(Activity A): In the Tokyo passage, about how many bars are spread through Golden Gai's six small alleys?
(Activity B): Rewrite the Tokyo passage between "Establishing a network" and "an exhausting prospect.", inclusive, swapping "gaijin" for "foreigners".

(Source passage):
Establishing a network of friends and supporters in Tokyo can be tough. Not only is there a (slowly-eroding) language barrier, but gaijin are often regarded as temporary novelties, rather than long-term friendship material. This perception is not totally unwarranted, given the country saw large-scale desertion by expats following the March 2011 earthquake and ensuing nuclear catastrophe — resulting in the word ‘fly-jin’ entering the popular vernacular. Moreover, like any big international city, Tokyo’s population tends towards the transient, with much of its workforce hailing from outside Tokyo, staying a number of years, and then moving on, which can make forging long-term friendships an exhausting prospect.

This is reflected in my company for the night: Denny, a University of Toronto law graduate who has joined my team for a year as an intern, and Toshi, a single 30 (40?)-something engineer-turned-lawyer from Osaka, who plays bass guitar in a doom metal band and builds robots for a hobby. In addition to his apparent agelessness and variety of interests, Toshi has a breadth of life experience and open-mindedness that is lacking in many of his salaryman (white-collar male worker) peers. In the post-bubble Japanese economy, Toshi is one of a fast-decreasing number of Japanese men who’ve had the courage (and financial means) to spend a couple of years living abroad, and with that comes insight into the challenges that foreigners face overseas. In other words, he is exactly the sort of local any gaijin wants at their side in the labyrinthine streets of Tokyo, especially when one has Denny as their charge.

With around 200 bars scattered through Golden Gai’s six small alleys, Toshi takes a gamble by leading us into the curiously named Kangaroo Court. He has never been here before, but the clientele looks promising: two red-faced salaryman are already in full, loud-speaking, back-slapping mode, and in the corner a pale-faced lady dressed exclusively in black is blowing smoke rings (Japan has no laws restricting smoking in bars or restaurants, although some more reputable establishments have established policies of their own), her eyes fixed on an ash-tray already piled high with discarded cigarettes.

Admiriring the cook's technique while waiting for seats at a neighborhood ramen stall. Photo by Saret Son
Admiriring the cook’s technique while waiting for seats at a neighborhood ramen stall. Photo by Saret Son

“Three beers, thanks.” My Japanese, though not brilliant, is perfect for these sorts of encounters.

“And four waters,” chimes in Denny.

(Data supplied):
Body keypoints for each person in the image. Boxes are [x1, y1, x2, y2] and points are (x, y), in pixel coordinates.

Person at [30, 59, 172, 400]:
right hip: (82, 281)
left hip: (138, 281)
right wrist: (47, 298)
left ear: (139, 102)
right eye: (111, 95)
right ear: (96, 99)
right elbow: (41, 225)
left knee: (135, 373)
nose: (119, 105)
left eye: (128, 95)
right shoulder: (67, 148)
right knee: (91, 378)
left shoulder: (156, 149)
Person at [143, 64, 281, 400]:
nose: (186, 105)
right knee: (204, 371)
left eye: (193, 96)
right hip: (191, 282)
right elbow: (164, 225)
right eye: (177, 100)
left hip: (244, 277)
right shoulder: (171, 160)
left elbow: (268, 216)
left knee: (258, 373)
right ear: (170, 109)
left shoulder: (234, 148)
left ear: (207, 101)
==
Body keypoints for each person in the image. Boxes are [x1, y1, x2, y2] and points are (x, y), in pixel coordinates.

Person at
...
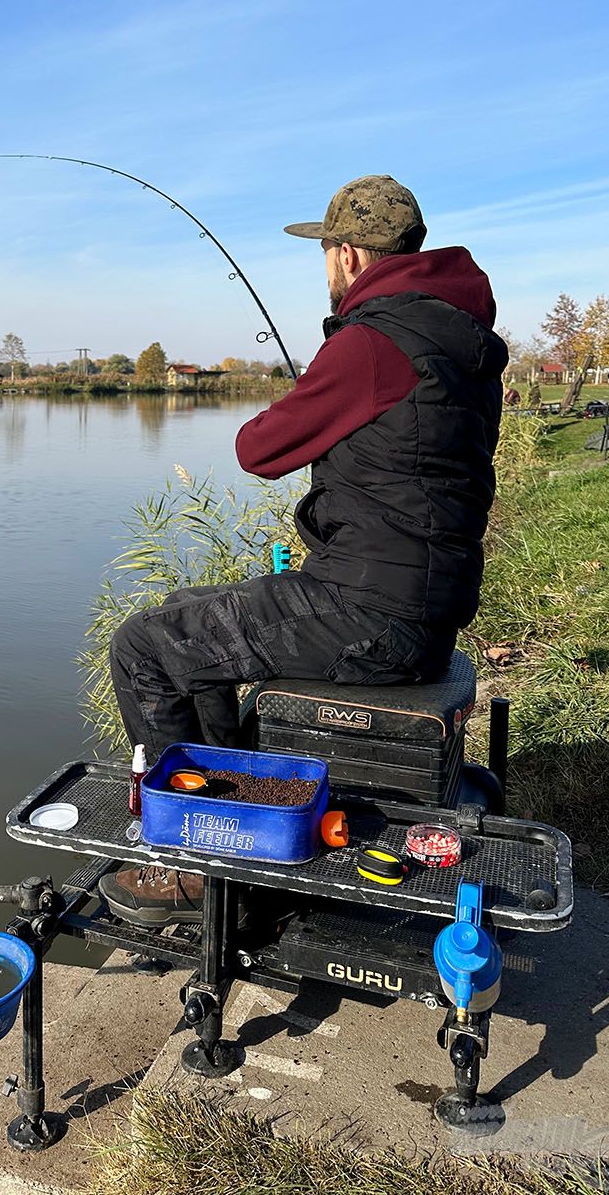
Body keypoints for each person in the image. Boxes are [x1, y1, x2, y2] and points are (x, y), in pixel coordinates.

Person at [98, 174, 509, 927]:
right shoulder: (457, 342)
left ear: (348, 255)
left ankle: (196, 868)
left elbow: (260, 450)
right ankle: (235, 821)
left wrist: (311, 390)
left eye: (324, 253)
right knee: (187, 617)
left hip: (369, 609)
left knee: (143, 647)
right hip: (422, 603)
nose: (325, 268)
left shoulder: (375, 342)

(Expected answer A): Around 200

(Expected answer B):
Establishing a network of friends and supporters in Tokyo can be tough. Not only is there a (slowly-eroding) language barrier, but foreigners are often regarded as temporary novelties, rather than long-term friendship material. This perception is not totally unwarranted, given the country saw large-scale desertion by expats following the March 2011 earthquake and ensuing nuclear catastrophe — resulting in the word ‘fly-jin’ entering the popular vernacular. Moreover, like any big international city, Tokyo’s population tends towards the transient, with much of its workforce hailing from outside Tokyo, staying a number of years, and then moving on, which can make forging long-term friendships an exhausting prospect.